Dwyane Wade is committed to giving his 12-year-old child "the best opportunity to be her best self." During an appearance on "The Ellen DeGeneres Show" Tuesday, the retired basketball star and proud father of four opened up about the moment one of his children came out as.
"Zaya, our 12-year-old, came home — I don't know if everyone knows, originally named Zion; Zion, born as a boy — came home and said, 'Hey, so I want to talk to you guys. I think going forward, I'm ready to live my truth. And I want to be referenced as she and her. I'd love for you guys to call me Zaya,'" Wade revealed.

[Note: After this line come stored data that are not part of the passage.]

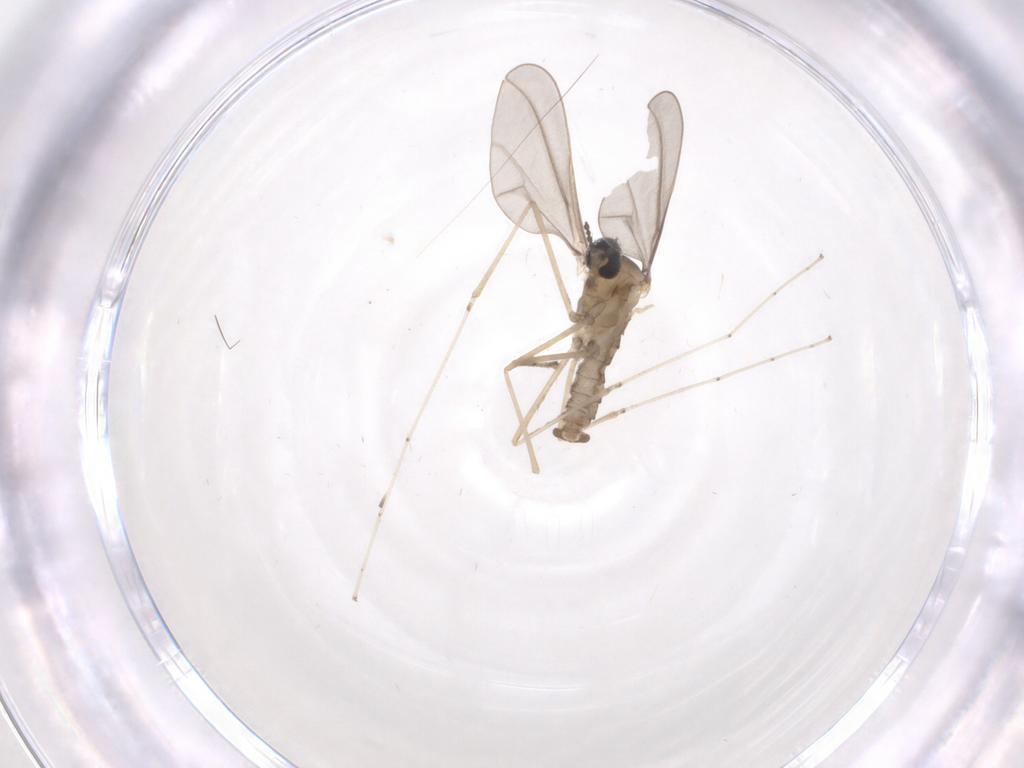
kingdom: Animalia
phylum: Arthropoda
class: Insecta
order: Diptera
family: Cecidomyiidae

"Once Zaya came home and said, 'Call me Zaya,' and 'I'm ready to take on this,' I looked at her and said, 'You are a leader. It's our opportunity to allow you to be a voice,'" Wade said.
Wade and his wife Gabrielle Union have been strongly supportive of Zaya, who has faced criticism from online bullies. Last year, Union attended Miami Beach Pride Festival with Zaya and the couple designed a T-shirt that promotes inclusion and equality.
"Me and my wife, Gabrielle Union, we are proud parents of a child in the LGBTQ+ community, and we are proud allies as well," Wade told DeGeneres. "We take our roles and responsibility as parents very seriously. So when our child comes home with a question, when our child comes home with an issue, when our child comes home with anything, it's our job as parents to listen to that, to give them the best information we can, the best feedback we can. And that doesn't change because sexuality is now involved in it."
The Miami Heat legend also shared how Zaya's news prompted him and his wife to action.
"That was our job, to go out and get information, to reach out to every relationship that we have. My wife reached out to everybody on the cast of 'Pose,'" he said, referring to the FX drama series centered around LGBTQ characters.
"We just tried to figure out as much information as we can to make sure that we give our child the best opportunity to be her best self."
DeGeneres lauded the star for his unconditional support of his child.
"What every parent should be is what you're being now — which is unconditionally loving your child and supporting your child in whoever they are," she said.